Ecological and case–control studies provide evidence of associations between dietary fish intake and decreased disease occurrence. Only dietary intervention studies can provide direct evidence of a protective or therapeutic effect of omega-3 fatty acids. Therefore, it is significant that 13 double-blind, placebo-controlled studies with rheumatoid arthritis patients have found benefits from ingestion of fish oil. Not all outcome measures improved in all studies. Tender joint count was the measure which improved in most studies (9 of 11 studies), but other measures to improve were the duration of morning stiffness, grip strength, and time to fatigue.4 Also, there was an indication of an anti-inflammatory drug-sparing effect. It was apparent that 12 weeks was the minimum time at which effects were seen. The finding of a beneficial effect on tender joint count is supported by a meta-analysis.4

An assessment of the value of these results can be made from several viewpoints. When one considers that the median intake of the omega-3 fatty acids (eicosapentaenoic acid [EPA] and docosahexaenoic acid [DHA]) in these studies was 3.3 g daily, the therapeutic effect may seem modest. On the other hand, the subjects had long-standing disease (mean duration, more than 10 years) and the fish oils were taken in addition to a full range of anti-inflammatory and antirheumatic medication. Overall, it is clear that the effect is genuine and it is possible that the effect size may be larger in more favourable conditions such as early-onset disease, where there is little or no joint damage.

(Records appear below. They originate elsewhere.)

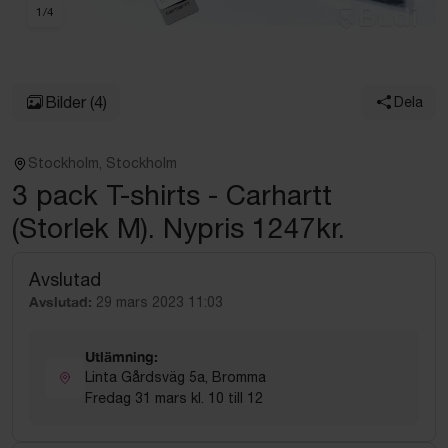
1
/
4
Bilder
(4)
Dela
Stockholm, Stockholm
3 pack T-shirts - Carhartt
(Storlek M). Nypris 1247kr.
Avslutad
Avslutad:
29 mars 2023 11:03
Utlämning:
Linta Gårdsväg 5a, Bromma
Fredag 31 mars kl. 10 till 12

When considering whether subjects with rheumatoid arthritis may benefit from fish oil ingestion, an important consideration additional to arthritis therapy is the potential for collateral health benefits. Rheumatoid arthritis has a standardised mortality ratio ≥ 2, which is attributable mainly to increased cardiovascular mortality, and this has led to the conclusion that prevention of cardiovascular disease must be added to one of the aims of rheumatoid arthritis treatment.5 Thus, recommending use of dietary omega-3 fats in rheumatoid arthritis treatment is well justified for preventive effects in cardiovascular disease.